DATA IN THIS EXERCISE:
※ ※ ※
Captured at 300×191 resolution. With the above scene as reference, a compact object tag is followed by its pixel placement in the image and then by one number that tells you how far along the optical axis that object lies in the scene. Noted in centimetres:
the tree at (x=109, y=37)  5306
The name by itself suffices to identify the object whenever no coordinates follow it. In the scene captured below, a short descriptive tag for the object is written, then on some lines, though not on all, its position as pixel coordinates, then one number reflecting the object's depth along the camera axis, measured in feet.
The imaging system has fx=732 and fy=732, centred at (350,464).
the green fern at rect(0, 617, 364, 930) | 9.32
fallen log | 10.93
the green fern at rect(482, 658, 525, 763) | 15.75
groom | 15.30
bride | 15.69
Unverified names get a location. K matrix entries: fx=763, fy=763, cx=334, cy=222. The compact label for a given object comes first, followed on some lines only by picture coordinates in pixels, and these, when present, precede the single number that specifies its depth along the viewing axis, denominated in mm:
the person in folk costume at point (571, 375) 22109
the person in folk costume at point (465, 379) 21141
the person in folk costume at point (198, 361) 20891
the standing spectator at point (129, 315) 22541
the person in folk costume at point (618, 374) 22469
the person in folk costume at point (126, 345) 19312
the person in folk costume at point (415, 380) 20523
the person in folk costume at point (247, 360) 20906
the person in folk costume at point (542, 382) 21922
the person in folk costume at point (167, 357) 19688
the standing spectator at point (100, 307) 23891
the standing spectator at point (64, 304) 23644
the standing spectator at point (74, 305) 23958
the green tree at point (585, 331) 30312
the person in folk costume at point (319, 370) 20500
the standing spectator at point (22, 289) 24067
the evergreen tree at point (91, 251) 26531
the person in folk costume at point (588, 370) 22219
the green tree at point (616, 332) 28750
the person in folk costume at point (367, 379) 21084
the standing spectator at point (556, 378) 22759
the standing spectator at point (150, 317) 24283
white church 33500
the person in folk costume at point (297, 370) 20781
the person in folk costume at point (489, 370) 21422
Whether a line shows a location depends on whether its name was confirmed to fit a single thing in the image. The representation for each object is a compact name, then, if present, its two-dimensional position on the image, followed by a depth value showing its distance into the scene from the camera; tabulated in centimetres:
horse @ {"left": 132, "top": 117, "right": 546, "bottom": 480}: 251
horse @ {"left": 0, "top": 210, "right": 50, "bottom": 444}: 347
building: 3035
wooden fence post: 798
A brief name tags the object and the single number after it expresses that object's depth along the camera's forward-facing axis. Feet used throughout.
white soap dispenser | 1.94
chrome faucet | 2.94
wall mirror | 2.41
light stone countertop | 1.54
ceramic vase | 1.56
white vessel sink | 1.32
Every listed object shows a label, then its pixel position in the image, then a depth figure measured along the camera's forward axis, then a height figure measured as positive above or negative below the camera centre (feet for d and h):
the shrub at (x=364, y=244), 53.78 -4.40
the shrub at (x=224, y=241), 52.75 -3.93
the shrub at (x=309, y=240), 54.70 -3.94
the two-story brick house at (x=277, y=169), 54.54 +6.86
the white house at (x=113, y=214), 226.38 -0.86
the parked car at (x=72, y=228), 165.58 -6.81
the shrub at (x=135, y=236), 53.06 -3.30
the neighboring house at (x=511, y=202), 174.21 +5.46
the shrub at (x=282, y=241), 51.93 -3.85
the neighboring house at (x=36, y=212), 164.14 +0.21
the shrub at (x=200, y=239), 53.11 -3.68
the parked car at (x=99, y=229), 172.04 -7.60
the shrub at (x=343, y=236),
※ ※ ※
TO DO: Go through the material above and copy each line that has the word "spectator".

RESULT OF THIS EXERCISE:
the standing spectator at point (129, 315) 22541
the standing spectator at point (100, 307) 23891
the standing spectator at point (64, 304) 23644
the standing spectator at point (74, 305) 23958
the standing spectator at point (22, 289) 24067
the standing spectator at point (556, 378) 22759
the standing spectator at point (150, 317) 24283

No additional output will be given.